自民党総裁選をめぐり慎重に石破氏を持ち上げモリカケ論争を煽る朝日
◆「天敵」の敵は味方
「敵の敵は味方」。孫氏の兵法では聞かないが、時に耳にする諺(ことわざ)だ。ネットのフリー百科事典「ウィキペディア」のパロディ版(アンサイクロペディア)はこんな風に書いている。
「敵の敵を味方に引き込むには、敵対心を煽るのが効果的である。『あんな酷いことしてるんだぜ、消えるべきだよな』、と言った敵の悪いところを繰り返しアピールすることによって、元々あった敵対心を更に増大させることができる。しかし、煽るときに、同じ相手に敵対心を抱いていて、利用しようとしていることを悟られてしまうと、全てダメになるので、慎重に煽ることが求められる」
自民党総裁選をめぐる新聞報道とりわけ安倍晋三首相を「天敵」としてきた朝日を読んでいると、この「敵の敵は味方」のパロディー解説が浮かんでくる。対立候補の石破茂氏に対して実に慎重に肩入れしているからだ。
先月、安倍首相が総裁選への出馬を表明すると、朝日社説は「石破氏は政策テーマごとの討論会を提案している。論戦を実のあるものにすべく、ぜひ実現してほしい」(8月27日付)と、石破氏の主張に同調した。
石破氏は立候補を表明した際、「正直、公正」をキャッチフレーズに掲げたが、党内の反発に配慮し引っ込めた。それには「首相の政治姿勢に対する批判を、個人攻撃として排除しようとする側に問題があるが、政権の問題点を指摘できないようでは、総裁選に名乗りをあげた意味がない。石破氏にはひるまず首相に論戦を挑んでほしい」と、あくまでも悪いのは安倍陣営だとし、慎重に石破氏を持ち上げモリカケ論争を煽った。
◆総裁選延長論を支持
9月に入ると、こうも言った。「自民党、とりわけ安倍首相の視野には、国民の姿などないかのようだ。首相が立候補を表明してから1週間余り。新たな3年の任期に臨む政権構想はいまだ示されず、記者会見も開かれない。挑戦者の石破茂・元幹事長が早々に公約を発表し、討論を求めているにもかかわらずである」(4日付社説)。

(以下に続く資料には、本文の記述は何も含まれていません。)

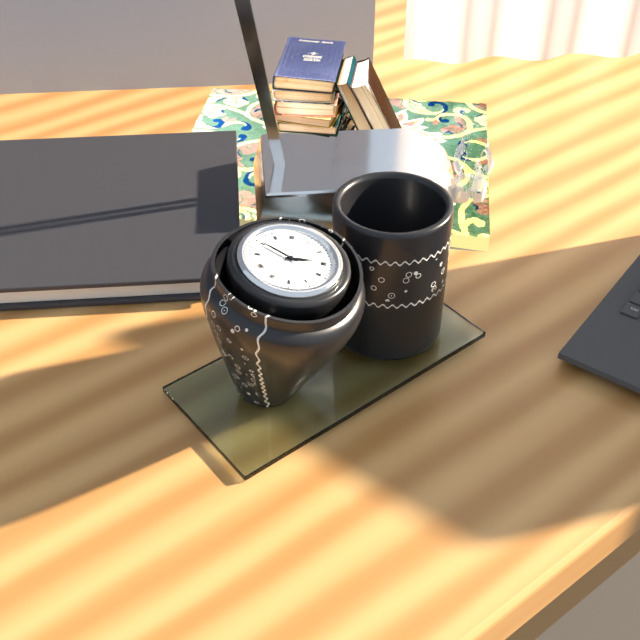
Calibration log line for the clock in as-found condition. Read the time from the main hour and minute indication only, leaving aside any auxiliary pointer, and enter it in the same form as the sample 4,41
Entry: 2,50
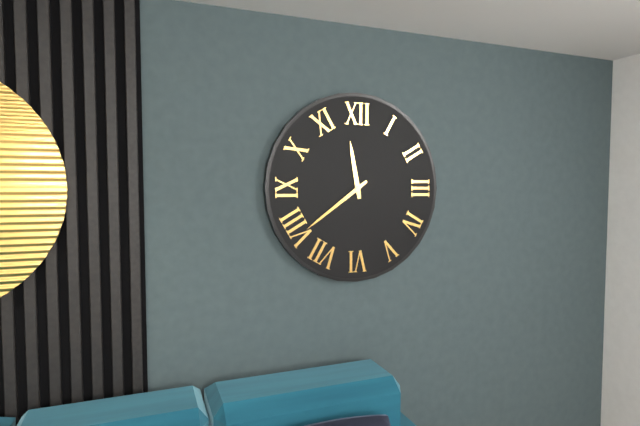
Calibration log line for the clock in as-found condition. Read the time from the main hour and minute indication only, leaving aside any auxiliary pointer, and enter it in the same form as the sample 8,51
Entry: 11,39
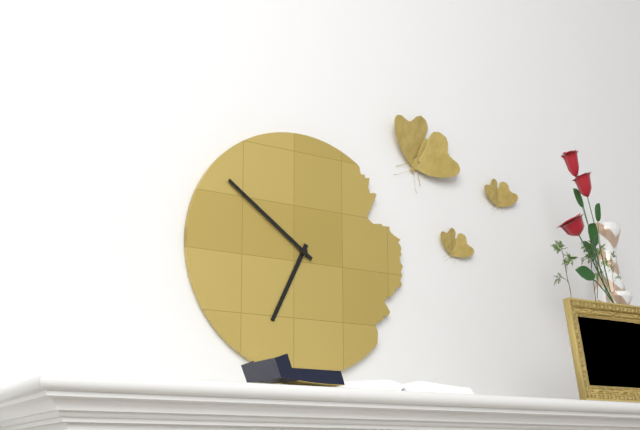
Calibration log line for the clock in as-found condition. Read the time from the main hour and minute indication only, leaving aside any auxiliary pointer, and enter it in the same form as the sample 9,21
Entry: 6,51
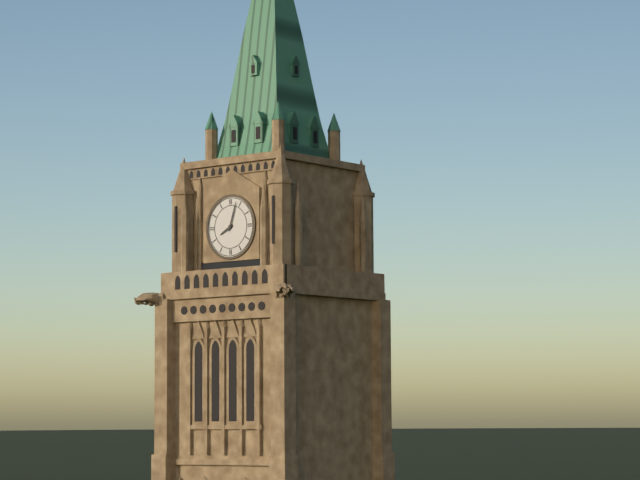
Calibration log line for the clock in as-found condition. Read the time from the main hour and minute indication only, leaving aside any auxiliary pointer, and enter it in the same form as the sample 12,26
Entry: 8,03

安倍首相は現職なのだから、政策を継続するのは知れたことだ。これに対して挑戦者には「公約」が欠かせないから、石破氏が掲げるのは当たり前だ。討論は必要だが、安倍首相に政権構想がないとか、「安倍首相の視野には、国民の姿などないかのようだ」というのは言いがかりだ。
総裁選の告示前日の6日に北海道胆振東部地震が発生し、3日間、選挙運動が自粛された。すると朝日は「実質的に短縮された選挙期間の中で、論戦の機会を十分に確保し、濃密な政策論争を実現しなければいけない」(8日付社説)とし、石破氏の総裁選延長論を支持した。

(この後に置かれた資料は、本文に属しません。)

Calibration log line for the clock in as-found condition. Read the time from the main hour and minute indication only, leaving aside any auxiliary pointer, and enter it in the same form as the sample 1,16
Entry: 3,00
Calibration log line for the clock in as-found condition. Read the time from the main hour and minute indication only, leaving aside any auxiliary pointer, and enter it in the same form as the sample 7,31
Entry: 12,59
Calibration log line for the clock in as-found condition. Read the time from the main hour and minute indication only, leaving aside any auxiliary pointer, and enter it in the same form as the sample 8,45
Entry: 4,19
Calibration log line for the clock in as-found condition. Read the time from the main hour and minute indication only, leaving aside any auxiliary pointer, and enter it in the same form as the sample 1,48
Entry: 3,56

そこまで論戦を唱える朝日だが、その論戦の中身は何かというと、総裁選は「『安倍1強』を総括する時」(11日付社説)で、「1強の弊害があらわになった安倍政治の総括なくして、先に進むことは許されない」。それは「森友・加計問題に正面から向き合えるかどうかだ」で、あくまでもモリカケなのだ。
◆憲法論議には水差す
では、安倍首相が最も重視する憲法改正論議はどうか。安倍首相の自衛隊9条加憲論と石破氏の9条2項削除論を紹介するが、それには踏み込まず、「ただ、少子高齢化や人口減など、政治が全力で取り組まなければならない課題が山積するなか、国民の多くがいま、憲法改正を求めているとはとても思えない」と水を差す。つまり朝日の「濃密な政策論争」は憲法抜きなのだ。
これに対して産経は「自衛隊明記の意義を説け ゴールは『2項削除』と確認を」(8月28日付主張)、本紙は「最大の論点は憲法改正だ」(11日付社説)、読売は「憲法改正へ踏み込んで論じよ」(15日付社説)と、朝日とは対照的に憲法を主要テーマに据える。
朝日にとって石破氏の9条2項削除論は安倍首相の9条加憲論より“過激”で、産経が主張するように改憲のゴールだ。その意味で石破氏こそ最大の敵のはずだが、批判を封印している。
これはアンサイクロペディアが言うように、同じ相手に敵対心を抱いていて利用しようとしていることを悟られてしまうと、すべてダメになるからだろう。朝日の総裁選論調はパロディー(滑稽)だ。